* What you are asked to do: Rewrite every line of the material below, substituting "rows exchanged" for each occurrence of "rows swapped" and leaving everything else unchanged.

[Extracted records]
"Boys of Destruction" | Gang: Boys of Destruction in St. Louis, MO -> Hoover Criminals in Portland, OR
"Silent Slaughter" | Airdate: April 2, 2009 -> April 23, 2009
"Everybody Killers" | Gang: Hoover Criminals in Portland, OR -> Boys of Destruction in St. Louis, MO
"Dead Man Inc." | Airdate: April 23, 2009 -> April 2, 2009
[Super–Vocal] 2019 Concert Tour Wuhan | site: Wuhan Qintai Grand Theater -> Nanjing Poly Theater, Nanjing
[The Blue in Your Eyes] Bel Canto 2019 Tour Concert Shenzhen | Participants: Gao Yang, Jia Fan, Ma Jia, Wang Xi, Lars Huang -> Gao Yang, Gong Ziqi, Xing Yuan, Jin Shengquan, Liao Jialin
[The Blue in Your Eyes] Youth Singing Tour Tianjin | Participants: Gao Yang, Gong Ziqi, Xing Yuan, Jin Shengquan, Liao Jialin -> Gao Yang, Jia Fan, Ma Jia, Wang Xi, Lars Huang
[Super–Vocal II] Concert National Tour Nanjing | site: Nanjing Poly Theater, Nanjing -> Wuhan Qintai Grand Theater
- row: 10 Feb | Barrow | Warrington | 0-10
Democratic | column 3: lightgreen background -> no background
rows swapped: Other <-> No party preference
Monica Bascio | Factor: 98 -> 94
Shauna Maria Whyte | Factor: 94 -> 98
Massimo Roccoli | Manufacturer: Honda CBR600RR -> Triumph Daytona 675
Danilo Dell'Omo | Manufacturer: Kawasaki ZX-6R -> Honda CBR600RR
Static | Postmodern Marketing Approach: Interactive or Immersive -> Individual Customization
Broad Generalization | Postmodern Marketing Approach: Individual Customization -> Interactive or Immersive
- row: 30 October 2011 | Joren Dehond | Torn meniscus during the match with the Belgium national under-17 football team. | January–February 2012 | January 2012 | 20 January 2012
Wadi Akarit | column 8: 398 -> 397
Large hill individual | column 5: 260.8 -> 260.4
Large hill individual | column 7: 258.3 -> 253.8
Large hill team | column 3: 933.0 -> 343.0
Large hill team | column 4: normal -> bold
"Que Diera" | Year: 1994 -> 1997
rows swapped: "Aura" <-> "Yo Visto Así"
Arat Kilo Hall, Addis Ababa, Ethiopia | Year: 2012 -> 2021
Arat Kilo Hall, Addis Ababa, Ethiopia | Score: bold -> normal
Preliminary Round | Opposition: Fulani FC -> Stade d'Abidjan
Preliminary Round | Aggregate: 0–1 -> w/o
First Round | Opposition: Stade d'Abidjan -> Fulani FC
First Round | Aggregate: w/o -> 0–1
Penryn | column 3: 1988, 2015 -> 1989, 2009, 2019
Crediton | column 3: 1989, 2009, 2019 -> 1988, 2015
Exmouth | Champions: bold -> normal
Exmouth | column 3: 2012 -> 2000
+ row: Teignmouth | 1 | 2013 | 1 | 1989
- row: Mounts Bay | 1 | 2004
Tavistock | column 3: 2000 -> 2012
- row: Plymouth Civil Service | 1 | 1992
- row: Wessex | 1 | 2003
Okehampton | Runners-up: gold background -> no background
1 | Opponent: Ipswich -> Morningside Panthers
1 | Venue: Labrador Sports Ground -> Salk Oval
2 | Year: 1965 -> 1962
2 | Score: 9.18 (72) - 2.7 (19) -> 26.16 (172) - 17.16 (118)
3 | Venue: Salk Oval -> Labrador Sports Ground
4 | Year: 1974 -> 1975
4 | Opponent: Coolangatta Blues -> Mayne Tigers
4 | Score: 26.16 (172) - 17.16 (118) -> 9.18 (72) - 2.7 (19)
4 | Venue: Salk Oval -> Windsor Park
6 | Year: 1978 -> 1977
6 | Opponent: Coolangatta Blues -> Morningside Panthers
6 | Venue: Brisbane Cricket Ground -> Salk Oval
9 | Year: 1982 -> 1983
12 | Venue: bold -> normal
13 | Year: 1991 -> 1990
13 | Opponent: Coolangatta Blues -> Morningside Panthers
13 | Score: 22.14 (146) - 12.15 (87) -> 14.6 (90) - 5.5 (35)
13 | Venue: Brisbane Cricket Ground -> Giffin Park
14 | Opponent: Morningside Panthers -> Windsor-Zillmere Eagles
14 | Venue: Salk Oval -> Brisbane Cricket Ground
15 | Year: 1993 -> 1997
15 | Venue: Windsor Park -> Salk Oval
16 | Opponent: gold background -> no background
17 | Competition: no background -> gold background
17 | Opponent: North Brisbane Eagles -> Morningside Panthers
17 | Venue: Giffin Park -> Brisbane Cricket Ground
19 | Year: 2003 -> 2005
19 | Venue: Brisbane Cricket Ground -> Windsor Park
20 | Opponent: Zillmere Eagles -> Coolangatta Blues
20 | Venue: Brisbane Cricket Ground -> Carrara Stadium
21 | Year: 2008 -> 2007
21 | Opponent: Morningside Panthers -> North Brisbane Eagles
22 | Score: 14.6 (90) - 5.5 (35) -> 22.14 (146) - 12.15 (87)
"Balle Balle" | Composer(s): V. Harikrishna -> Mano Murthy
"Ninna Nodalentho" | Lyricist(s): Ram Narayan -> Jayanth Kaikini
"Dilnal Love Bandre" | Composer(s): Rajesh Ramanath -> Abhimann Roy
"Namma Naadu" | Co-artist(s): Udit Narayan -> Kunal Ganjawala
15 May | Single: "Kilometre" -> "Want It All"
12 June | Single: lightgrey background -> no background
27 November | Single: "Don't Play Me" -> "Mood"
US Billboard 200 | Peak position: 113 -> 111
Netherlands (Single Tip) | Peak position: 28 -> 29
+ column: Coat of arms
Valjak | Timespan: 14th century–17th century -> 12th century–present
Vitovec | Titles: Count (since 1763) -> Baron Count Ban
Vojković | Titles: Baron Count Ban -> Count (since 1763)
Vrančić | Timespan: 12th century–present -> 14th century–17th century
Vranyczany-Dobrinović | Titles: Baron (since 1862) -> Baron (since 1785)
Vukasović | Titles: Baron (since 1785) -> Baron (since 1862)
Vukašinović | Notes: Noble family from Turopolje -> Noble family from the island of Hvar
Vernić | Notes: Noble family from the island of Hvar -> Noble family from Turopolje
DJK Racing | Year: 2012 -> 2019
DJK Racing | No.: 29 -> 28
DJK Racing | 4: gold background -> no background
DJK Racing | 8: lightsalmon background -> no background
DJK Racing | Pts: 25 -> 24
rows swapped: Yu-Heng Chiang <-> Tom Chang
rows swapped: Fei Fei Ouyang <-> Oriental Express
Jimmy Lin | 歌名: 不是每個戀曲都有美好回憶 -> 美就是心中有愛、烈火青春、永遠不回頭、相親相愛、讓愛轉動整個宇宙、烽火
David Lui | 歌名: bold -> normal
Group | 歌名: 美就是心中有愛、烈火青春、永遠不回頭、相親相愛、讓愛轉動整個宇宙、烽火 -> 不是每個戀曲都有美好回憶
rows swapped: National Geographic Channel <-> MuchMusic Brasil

* Output below:
"Boys of Destruction" | Gang: Boys of Destruction in St. Louis, MO -> Hoover Criminals in Portland, OR
"Silent Slaughter" | Airdate: April 2, 2009 -> April 23, 2009
"Everybody Killers" | Gang: Hoover Criminals in Portland, OR -> Boys of Destruction in St. Louis, MO
"Dead Man Inc." | Airdate: April 23, 2009 -> April 2, 2009
[Super–Vocal] 2019 Concert Tour Wuhan | site: Wuhan Qintai Grand Theater -> Nanjing Poly Theater, Nanjing
[The Blue in Your Eyes] Bel Canto 2019 Tour Concert Shenzhen | Participants: Gao Yang, Jia Fan, Ma Jia, Wang Xi, Lars Huang -> Gao Yang, Gong Ziqi, Xing Yuan, Jin Shengquan, Liao Jialin
[The Blue in Your Eyes] Youth Singing Tour Tianjin | Participants: Gao Yang, Gong Ziqi, Xing Yuan, Jin Shengquan, Liao Jialin -> Gao Yang, Jia Fan, Ma Jia, Wang Xi, Lars Huang
[Super–Vocal II] Concert National Tour Nanjing | site: Nanjing Poly Theater, Nanjing -> Wuhan Qintai Grand Theater
- row: 10 Feb | Barrow | Warrington | 0-10
Democratic | column 3: lightgreen background -> no background
rows exchanged: Other <-> No party preference
Monica Bascio | Factor: 98 -> 94
Shauna Maria Whyte | Factor: 94 -> 98
Massimo Roccoli | Manufacturer: Honda CBR600RR -> Triumph Daytona 675
Danilo Dell'Omo | Manufacturer: Kawasaki ZX-6R -> Honda CBR600RR
Static | Postmodern Marketing Approach: Interactive or Immersive -> Individual Customization
Broad Generalization | Postmodern Marketing Approach: Individual Customization -> Interactive or Immersive
- row: 30 October 2011 | Joren Dehond | Torn meniscus during the match with the Belgium national under-17 football team. | January–February 2012 | January 2012 | 20 January 2012
Wadi Akarit | column 8: 398 -> 397
Large hill individual | column 5: 260.8 -> 260.4
Large hill individual | column 7: 258.3 -> 253.8
Large hill team | column 3: 933.0 -> 343.0
Large hill team | column 4: normal -> bold
"Que Diera" | Year: 1994 -> 1997
rows exchanged: "Aura" <-> "Yo Visto Así"
Arat Kilo Hall, Addis Ababa, Ethiopia | Year: 2012 -> 2021
Arat Kilo Hall, Addis Ababa, Ethiopia | Score: bold -> normal
Preliminary Round | Opposition: Fulani FC -> Stade d'Abidjan
Preliminary Round | Aggregate: 0–1 -> w/o
First Round | Opposition: Stade d'Abidjan -> Fulani FC
First Round | Aggregate: w/o -> 0–1
Penryn | column 3: 1988, 2015 -> 1989, 2009, 2019
Crediton | column 3: 1989, 2009, 2019 -> 1988, 2015
Exmouth | Champions: bold -> normal
Exmouth | column 3: 2012 -> 2000
+ row: Teignmouth | 1 | 2013 | 1 | 1989
- row: Mounts Bay | 1 | 2004
Tavistock | column 3: 2000 -> 2012
- row: Plymouth Civil Service | 1 | 1992
- row: Wessex | 1 | 2003
Okehampton | Runners-up: gold background -> no background
1 | Opponent: Ipswich -> Morningside Panthers
1 | Venue: Labrador Sports Ground -> Salk Oval
2 | Year: 1965 -> 1962
2 | Score: 9.18 (72) - 2.7 (19) -> 26.16 (172) - 17.16 (118)
3 | Venue: Salk Oval -> Labrador Sports Ground
4 | Year: 1974 -> 1975
4 | Opponent: Coolangatta Blues -> Mayne Tigers
4 | Score: 26.16 (172) - 17.16 (118) -> 9.18 (72) - 2.7 (19)
4 | Venue: Salk Oval -> Windsor Park
6 | Year: 1978 -> 1977
6 | Opponent: Coolangatta Blues -> Morningside Panthers
6 | Venue: Brisbane Cricket Ground -> Salk Oval
9 | Year: 1982 -> 1983
12 | Venue: bold -> normal
13 | Year: 1991 -> 1990
13 | Opponent: Coolangatta Blues -> Morningside Panthers
13 | Score: 22.14 (146) - 12.15 (87) -> 14.6 (90) - 5.5 (35)
13 | Venue: Brisbane Cricket Ground -> Giffin Park
14 | Opponent: Morningside Panthers -> Windsor-Zillmere Eagles
14 | Venue: Salk Oval -> Brisbane Cricket Ground
15 | Year: 1993 -> 1997
15 | Venue: Windsor Park -> Salk Oval
16 | Opponent: gold background -> no background
17 | Competition: no background -> gold background
17 | Opponent: North Brisbane Eagles -> Morningside Panthers
17 | Venue: Giffin Park -> Brisbane Cricket Ground
19 | Year: 2003 -> 2005
19 | Venue: Brisbane Cricket Ground -> Windsor Park
20 | Opponent: Zillmere Eagles -> Coolangatta Blues
20 | Venue: Brisbane Cricket Ground -> Carrara Stadium
21 | Year: 2008 -> 2007
21 | Opponent: Morningside Panthers -> North Brisbane Eagles
22 | Score: 14.6 (90) - 5.5 (35) -> 22.14 (146) - 12.15 (87)
"Balle Balle" | Composer(s): V. Harikrishna -> Mano Murthy
"Ninna Nodalentho" | Lyricist(s): Ram Narayan -> Jayanth Kaikini
"Dilnal Love Bandre" | Composer(s): Rajesh Ramanath -> Abhimann Roy
"Namma Naadu" | Co-artist(s): Udit Narayan -> Kunal Ganjawala
15 May | Single: "Kilometre" -> "Want It All"
12 June | Single: lightgrey background -> no background
27 November | Single: "Don't Play Me" -> "Mood"
US Billboard 200 | Peak position: 113 -> 111
Netherlands (Single Tip) | Peak position: 28 -> 29
+ column: Coat of arms
Valjak | Timespan: 14th century–17th century -> 12th century–present
Vitovec | Titles: Count (since 1763) -> Baron Count Ban
Vojković | Titles: Baron Count Ban -> Count (since 1763)
Vrančić | Timespan: 12th century–present -> 14th century–17th century
Vranyczany-Dobrinović | Titles: Baron (since 1862) -> Baron (since 1785)
Vukasović | Titles: Baron (since 1785) -> Baron (since 1862)
Vukašinović | Notes: Noble family from Turopolje -> Noble family from the island of Hvar
Vernić | Notes: Noble family from the island of Hvar -> Noble family from Turopolje
DJK Racing | Year: 2012 -> 2019
DJK Racing | No.: 29 -> 28
DJK Racing | 4: gold background -> no background
DJK Racing | 8: lightsalmon background -> no background
DJK Racing | Pts: 25 -> 24
rows exchanged: Yu-Heng Chiang <-> Tom Chang
rows exchanged: Fei Fei Ouyang <-> Oriental Express
Jimmy Lin | 歌名: 不是每個戀曲都有美好回憶 -> 美就是心中有愛、烈火青春、永遠不回頭、相親相愛、讓愛轉動整個宇宙、烽火
David Lui | 歌名: bold -> normal
Group | 歌名: 美就是心中有愛、烈火青春、永遠不回頭、相親相愛、讓愛轉動整個宇宙、烽火 -> 不是每個戀曲都有美好回憶
rows exchanged: National Geographic Channel <-> MuchMusic Brasil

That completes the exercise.